Tsung-Kuang Yeh, Mei-Ya Wang, Robin Wu
Nuclear Technology | Volume 184 | Number 2 | November 2013 | Pages 148-155
Technical Paper | Fission Reactors | doi.org/10.13182/NT13-A22311
Articles are hosted by Taylor and Francis Online.
For mitigating intergranular stress corrosion cracking in operating boiling water reactors (BWRs), hydrogen water chemistry, a common technique for producing a reducing coolant environment, has been adopted worldwide. However, the issue of accompanied buildup of radiation field at feedwater hydrogen concentrations >0.5 ppm has been a concern of the utilities.
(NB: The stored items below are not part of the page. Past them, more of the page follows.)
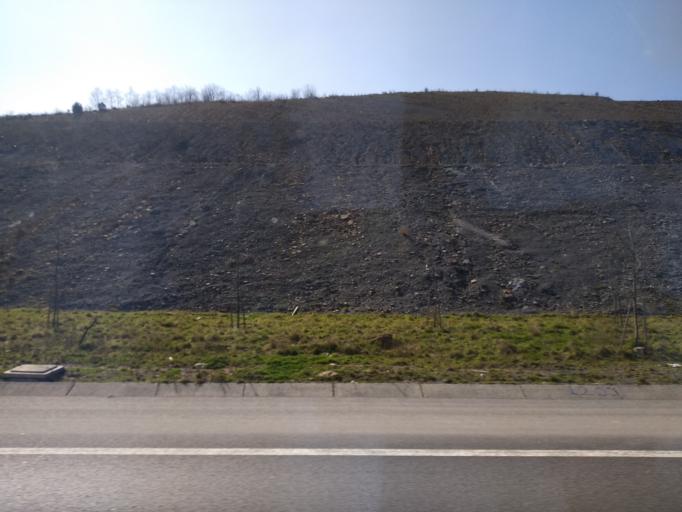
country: TR
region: Istanbul
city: Mahmut Sevket Pasa
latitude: 41.1573
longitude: 29.2641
In particular, the increase in shutdown dose rate would pose a serious health threat to maintenance workers during outages.To maintain low shutdown dose rates in drywells, the operators of Kuosheng Nuclear Power Plant adopted effective techniques to improve the coolant chemistry in their two BWRs, leading to a reduction in iron concentration in the feedwater and in 60Co activity in the primary coolant. The radiation buildup in the recirculation system was lowered through an optimized management of hydrogen injection during regular operations and an enhanced operation mode of the reactor cleanup system at the early stage of an outage. In the meantime, the shutdown dose rates in the entire primary coolant circuit, especially in the drywell, were also significantly reduced. This paper describes the adopted techniques and results of water chemistry improvement at the Kuosheng nuclear power reactor.